Segundo levantamento da Associação Nacional dos Fabricantes de Veículos Automotores (Anfavea), as vendas à vista respondiam por 47% do total comercializado em dezembro de 2018, mas passaram a ser maioria (51%) no mesmo mês de 2020. Já no fim do ano passado, atingiram 70% do total. Se as montadoras continuarem a vender só caminhonetes para abastados, corremos o risco de tornarem-se distribuidoras de importados, como aconteceu com a Ford, que foi embora do Brasil.

A dona do Magalu, Luiza Trajano, disse que a grande preocupação do setor de varejo no momento é com a taxa de juros em 13,75% ao ano. “Todo mundo está preocupado com a falta de mercado, de venda, e sabe que juros altos são o primeiro fator para atrapalhar isso.”

Nesta semana, ao participar do seminário “Estratégias de desenvolvimento sustentável para o século XXI”, promovido pelo Banco Nacional de Desenvolvimento Econômico e Social (BNDES), pelo Centro Brasileiro de Relações Internacionais (Cebri) e pela Fiesp, na sede do banco, no Rio, o professor da Universidade de Columbia e vencedor do Prêmio Nobel da Economia, Joseph Stiglitz, chamou o Brasil de eterno país do futuro. “É surpreendente o Brasil ter sobrevivido ao que compara a uma pena de morte, que é a taxa de juros de 13,75% ao ano e taxa real de 8%.
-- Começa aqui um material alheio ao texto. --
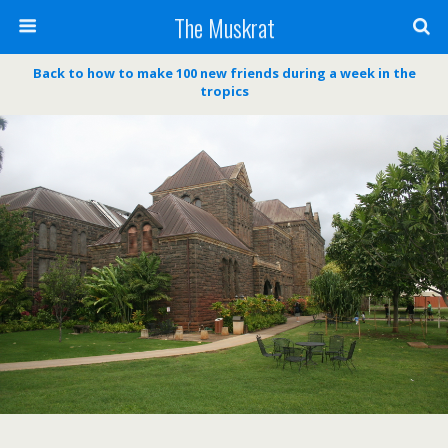
The Muskrat
Back to how to make 100 new friends during a week in the
tropics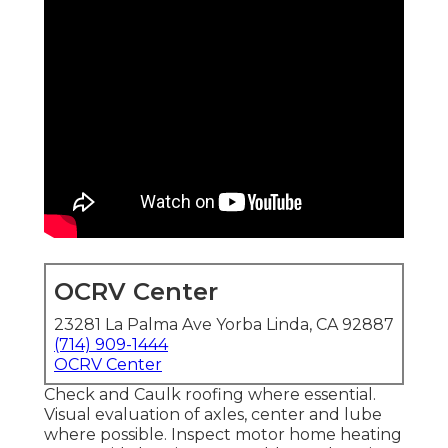
OCRV Center
23281 La Palma Ave Yorba Linda, CA 92887
(714) 909-1444
OCRV Center
Check and Caulk roofing where essential.
Visual evaluation of axles, center and lube
where possible. Inspect motor home heating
No mesmo evento, o economista e professor da Universidade de Columbia, Jeffrey Sachs, ressaltou que o Brasil ficou empacado ao longo da última década, com um crescimento irrisório, e precisa ampliar as taxas de investimento público em capital humano e infraestrutura para alavancar o crescimento. Para ele, não é momento para austeridade fiscal.

Segundo Sachs, as taxas de juros deveriam ser reduzidas no Brasil para algo em torno de 8%, podendo chegar a até 6%.  “As taxas do Brasil poderiam descer, pois cada redução de 1% na taxa de juros representa 1,6% do PIB na redução do déficit do Orçamento. Se a taxa fosse 5% mais baixa hoje, o déficit seria cortado em 3%.”

 

 

 

 

Um comentário em “A pornográfica taxa de juros de 13,75%”

  1. E quanto ao pornográfico aumento de gastos pelo governo federal? Nada? Tudo bem?
    E quanto ao pornográfico provável aumento de impostos pelo governo federal? Nada? Tudo bem?
    E quanto ao possível aumento da inflação caso a selic baixe? Nada? Tudo bem?
    É. É sempre assim. Uns tentam controlar o vôo enquanto os populistas fazem o possível para que o vôo continue sendo um “vôo de galinha”.